The commander of U.S. forces in the Pacific agreed to quit his post and retire after telling reporters Friday the U.S. servicemen accused of raping a 12-year-old Okinawan girl should have sought sex for hire instead.

Defense Secretary William Perry said Friday night he had discussed the matter with Adm. Richard C. Macke and decided there was "no other choice" than early retirement. Macke, with 35 years of service, is one of the most senior American commanders, overseeing all U.S. operations in the Pacific."We decided that his lapse of judgment was so serious that he would be unable to perform effectively his duties," Perry said in a written statement. "The obstacles he faces in working effectively with the government and the people of Japan in the future left no other choice."

A close Perry aide, speaking on condition of anonymity, said Walter Mondale, the U.S. ambassador to Japan, concurred in the decision that Macke must go.

Perry acted a few hours after Macke issued a written apology for his remarks. He said Macke offered to retire after his remarks earlier Friday set off a firestorm of controversy.
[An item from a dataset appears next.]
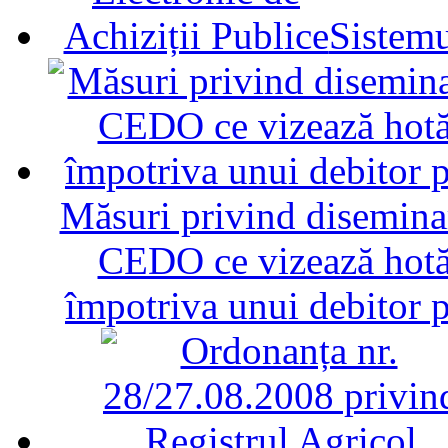
Sistemu
Măsuri privind diseminar
CEDO ce vizează hotăr
împotriva unui debitor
On Friday morning, Macke said the recent rape of a 12-year-old Okinawan girl could have been avoided if the three accused U.S. servicemen had instead sought a prostitute.

"I think that it was absolutely stupid, I've said several times," Macke said during a breakfast with defense writers. "For the price they paid to rent the car they could have had a girl."

Macke made the remark to reporters after saying military officials had found nothing in the background of the three accused servicemen to suggest they would commit such a crime.

A four-star admiral, Macke was one of the most senior commanders in the military. He oversaw the operations of all Air Force, Navy, Army and Marine Corps forces in the Pacific.

He is the most senior U.S. military officer to be forced from command since Air Force Chief of Staff Michael Dugan was fired by former Defense Secretary Richard Cheney in September 1990 for saying too much in public about U.S. plans for bombing Iraq after its invasion of Kuwait.

Two Marines and a Navy seaman are on trial in Okinawa on charges that they abducted the girl on Sept. 4 in a rental car and drove her to a secluded sugar cane field. Seaman Marcus D. Gill, 22, admitted in court that he raped the girl.

News accounts of Macke's comments caused a stir at the White House, the Pentagon and elsewhere in Washington. Sen. Dianne Feinstein, a member of the Senate Foreign Relations Commission, said she was stunned by the admiral's remarks.

"I would say to Navy Secretary John Dalton, your guys still don't get it. You better teach 'em or else," said Feinstein, D-Calif. "Rape isn't about money, and it isn't about sex. It's about power over women, and it's a very degrading, terrible, major felony."

Macke later issued a written statement apologizing for the comment.